• [DATA TO USE]:

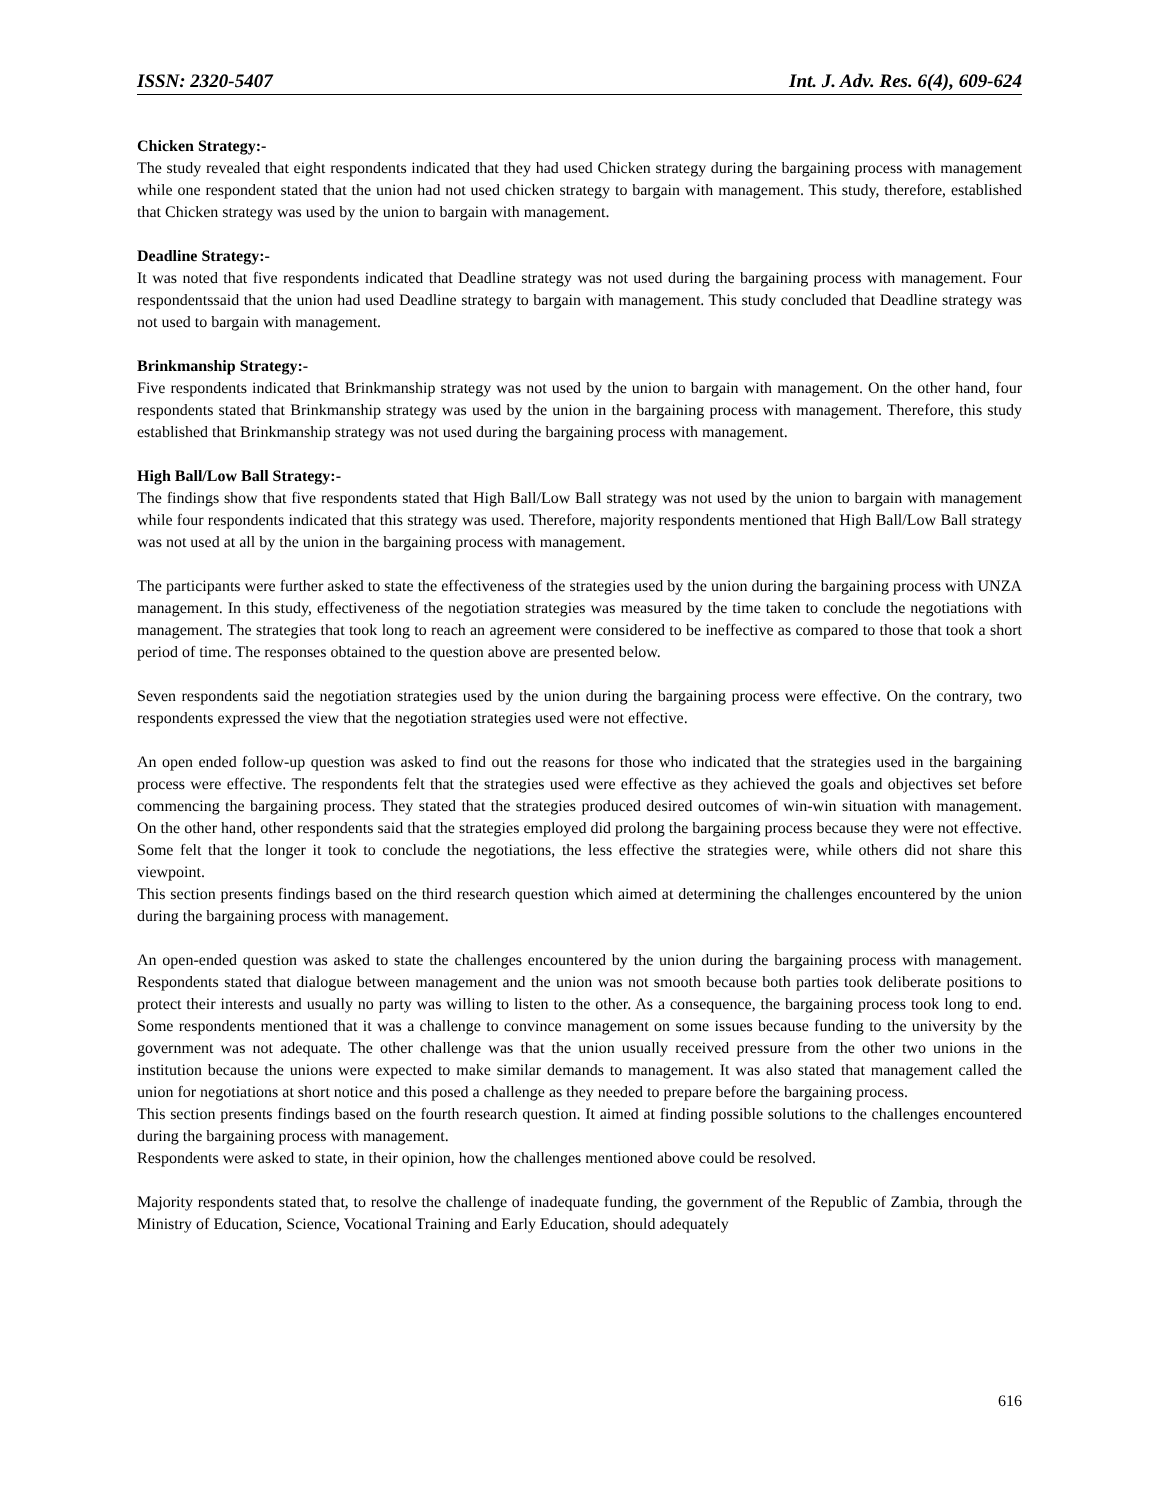ISSN: 2320-5407 Int. J. Adv. Res. 6(4), 609-624
Chicken Strategy:-
The study revealed that eight respondents indicated that they had used Chicken strategy during the bargaining process with management while one respondent stated that the union had not used chicken strategy to bargain with management. This study, therefore, established that Chicken strategy was used by the union to bargain with management.
Deadline Strategy:-
It was noted that five respondents indicated that Deadline strategy was not used during the bargaining process with management. Four respondentssaid that the union had used Deadline strategy to bargain with management. This study concluded that Deadline strategy was not used to bargain with management.
Brinkmanship Strategy:-
Five respondents indicated that Brinkmanship strategy was not used by the union to bargain with management. On the other hand, four respondents stated that Brinkmanship strategy was used by the union in the bargaining process with management. Therefore, this study established that Brinkmanship strategy was not used during the bargaining process with management.
High Ball/Low Ball Strategy:-
The findings show that five respondents stated that High Ball/Low Ball strategy was not used by the union to bargain with management while four respondents indicated that this strategy was used. Therefore, majority respondents mentioned that High Ball/Low Ball strategy was not used at all by the union in the bargaining process with management.
The participants were further asked to state the effectiveness of the strategies used by the union during the bargaining process with UNZA management. In this study, effectiveness of the negotiation strategies was measured by the time taken to conclude the negotiations with management. The strategies that took long to reach an agreement were considered to be ineffective as compared to those that took a short period of time. The responses obtained to the question above are presented below.
Seven respondents said the negotiation strategies used by the union during the bargaining process were effective. On the contrary, two respondents expressed the view that the negotiation strategies used were not effective.
An open ended follow-up question was asked to find out the reasons for those who indicated that the strategies used in the bargaining process were effective. The respondents felt that the strategies used were effective as they achieved the goals and objectives set before commencing the bargaining process. They stated that the strategies produced desired outcomes of win-win situation with management. On the other hand, other respondents said that the strategies employed did prolong the bargaining process because they were not effective. Some felt that the longer it took to conclude the negotiations, the less effective the strategies were, while others did not share this viewpoint.
This section presents findings based on the third research question which aimed at determining the challenges encountered by the union during the bargaining process with management.
An open-ended question was asked to state the challenges encountered by the union during the bargaining process with management. Respondents stated that dialogue between management and the union was not smooth because both parties took deliberate positions to protect their interests and usually no party was willing to listen to the other. As a consequence, the bargaining process took long to end. Some respondents mentioned that it was a challenge to convince management on some issues because funding to the university by the government was not adequate. The other challenge was that the union usually received pressure from the other two unions in the institution because the unions were expected to make similar demands to management. It was also stated that management called the union for negotiations at short notice and this posed a challenge as they needed to prepare before the bargaining process.
This section presents findings based on the fourth research question. It aimed at finding possible solutions to the challenges encountered during the bargaining process with management.
Respondents were asked to state, in their opinion, how the challenges mentioned above could be resolved.
Majority respondents stated that, to resolve the challenge of inadequate funding, the government of the Republic of Zambia, through the Ministry of Education, Science, Vocational Training and Early Education, should adequately
616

• [TO DO]: Keep every word of the records above exactly, and return them with no pictures.

• [EXERCISE SOLUTION]:
ISSN: 2320-5407 Int. J. Adv. Res. 6(4), 609-624
Chicken Strategy:-
The study revealed that eight respondents indicated that they had used Chicken strategy during the bargaining process with management while one respondent stated that the union had not used chicken strategy to bargain with management. This study, therefore, established that Chicken strategy was used by the union to bargain with management.
Deadline Strategy:-
It was noted that five respondents indicated that Deadline strategy was not used during the bargaining process with management. Four respondentssaid that the union had used Deadline strategy to bargain with management. This study concluded that Deadline strategy was not used to bargain with management.
Brinkmanship Strategy:-
Five respondents indicated that Brinkmanship strategy was not used by the union to bargain with management. On the other hand, four respondents stated that Brinkmanship strategy was used by the union in the bargaining process with management. Therefore, this study established that Brinkmanship strategy was not used during the bargaining process with management.
High Ball/Low Ball Strategy:-
The findings show that five respondents stated that High Ball/Low Ball strategy was not used by the union to bargain with management while four respondents indicated that this strategy was used. Therefore, majority respondents mentioned that High Ball/Low Ball strategy was not used at all by the union in the bargaining process with management.
The participants were further asked to state the effectiveness of the strategies used by the union during the bargaining process with UNZA management. In this study, effectiveness of the negotiation strategies was measured by the time taken to conclude the negotiations with management. The strategies that took long to reach an agreement were considered to be ineffective as compared to those that took a short period of time. The responses obtained to the question above are presented below.
Seven respondents said the negotiation strategies used by the union during the bargaining process were effective. On the contrary, two respondents expressed the view that the negotiation strategies used were not effective.
An open ended follow-up question was asked to find out the reasons for those who indicated that the strategies used in the bargaining process were effective. The respondents felt that the strategies used were effective as they achieved the goals and objectives set before commencing the bargaining process. They stated that the strategies produced desired outcomes of win-win situation with management. On the other hand, other respondents said that the strategies employed did prolong the bargaining process because they were not effective. Some felt that the longer it took to conclude the negotiations, the less effective the strategies were, while others did not share this viewpoint.
This section presents findings based on the third research question which aimed at determining the challenges encountered by the union during the bargaining process with management.
An open-ended question was asked to state the challenges encountered by the union during the bargaining process with management. Respondents stated that dialogue between management and the union was not smooth because both parties took deliberate positions to protect their interests and usually no party was willing to listen to the other. As a consequence, the bargaining process took long to end. Some respondents mentioned that it was a challenge to convince management on some issues because funding to the university by the government was not adequate. The other challenge was that the union usually received pressure from the other two unions in the institution because the unions were expected to make similar demands to management. It was also stated that management called the union for negotiations at short notice and this posed a challenge as they needed to prepare before the bargaining process.
This section presents findings based on the fourth research question. It aimed at finding possible solutions to the challenges encountered during the bargaining process with management.
Respondents were asked to state, in their opinion, how the challenges mentioned above could be resolved.
Majority respondents stated that, to resolve the challenge of inadequate funding, the government of the Republic of Zambia, through the Ministry of Education, Science, Vocational Training and Early Education, should adequately
616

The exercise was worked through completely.